1999: In Breau Travail, Claire Denis points her erotic lens towards both sexes and blurs the distinction. Denis Lavant, who gave a bravura performance in Holy Motors, is no less fearless here as a French Legion sergeant who becomes jealous of a younger serviceman for the attentions of their grizzled commander. An erotic tension arises without it speaking to any kind of homosexuality. There's not much plot, however, the film more interested in showing the life, day in, day out, of Legionnaires stationed in Eastern Africa (training mostly). The cinematography favors metallic skies, bronze bodies, and land and sea out of the ceramicist's kiln, a hard, primeval palette. And then there's that credits sequence, Denis Lavant at his fiercest.
Paired Short: There's something a little self-aggrandizing about Edwige Shaki making a character compare her to great paintings in The Curve, but I've been reading about art history lately, and so thoroughly enjoyed her questioning of the male gaze.

2000: Michael Haneke's 71 Fragments of a Chronology of Chance proved to be a dry run for Code Unknown, a similarly fragmentary narrative with harsh interrupting cuts. But while 71 Fragments told us what we were barrelling towards, Code is constantly making us ask how each piece fits into a greater connected story, and withholds a final statement even at the end (a bit too elliptical perhaps). The overall picture, also echoed in smaller moments throughout, is that our actions and inaction, even our general attitudes, have an unseen and unknowable effect on others.
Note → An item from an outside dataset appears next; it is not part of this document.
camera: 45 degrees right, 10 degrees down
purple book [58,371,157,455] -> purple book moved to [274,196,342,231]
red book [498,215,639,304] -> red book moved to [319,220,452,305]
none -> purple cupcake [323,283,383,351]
Even in Haneke's dissection, we can't see the full picture. A domino starts to fall, but does it really lead to another domino falling down the line? The breakdown in communication is between us and world, causality as mystery. In that context, Juliette Binoche is the villain of the piece. And so maybe you are. Or I am. Even if we're just innocuous balloons on the wind, a child might follow us over the balcony. While answers are intangible, this is nevertheless the most accessible of Haneke's films I've seen, in that there's no shocking mass murder in it (except for the news footage of the conflict in Kosovo). The theme of unknowability is the same, but the film is more subtle.
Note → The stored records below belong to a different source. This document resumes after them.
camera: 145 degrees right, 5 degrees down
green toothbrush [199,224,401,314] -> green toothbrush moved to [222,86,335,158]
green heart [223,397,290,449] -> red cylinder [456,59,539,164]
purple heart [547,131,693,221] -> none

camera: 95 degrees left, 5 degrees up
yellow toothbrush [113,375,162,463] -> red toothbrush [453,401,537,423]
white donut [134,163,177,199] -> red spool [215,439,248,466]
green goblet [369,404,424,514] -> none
Paired Short: Guy Maddin recreates the feel of a Meliès-era silent film in The Heart of the World, but goes further, turning it more into a found object, a decaying artifact from another time. It's glorious.

Books:  I'm not surprised a fan of the Belle Époque like Julian Barnes would mostly focus on French painters of the 19th Century, but it makes me realize my art history knowledge is very weak in that regard. Keeping an Eye Open is a collection of his essays on art, all originally published in various places, starting with the one I'd read - his piece on Géricault's Naufrage de la Méduse, which was a chapter in my coup de foudre with Barnes, History of the World in 10½ Chapters. I didn't mind reading it again, then went on to discover artists through an insightful combination of their biographical details, personalities, output, specific pieces and THEIR stories, and then the effect they had on my favorite novelist. The highlight for me was discovering the prodigious ego of Courbet, but there isn't an essay in the collection I didn't find both penetrating and entertaining. Reproductions enliven each chapter, but the text only made me want to 1) have the Internet handy to see more, and 2) see them in person, as this is the only way to truly appreciate brushwork.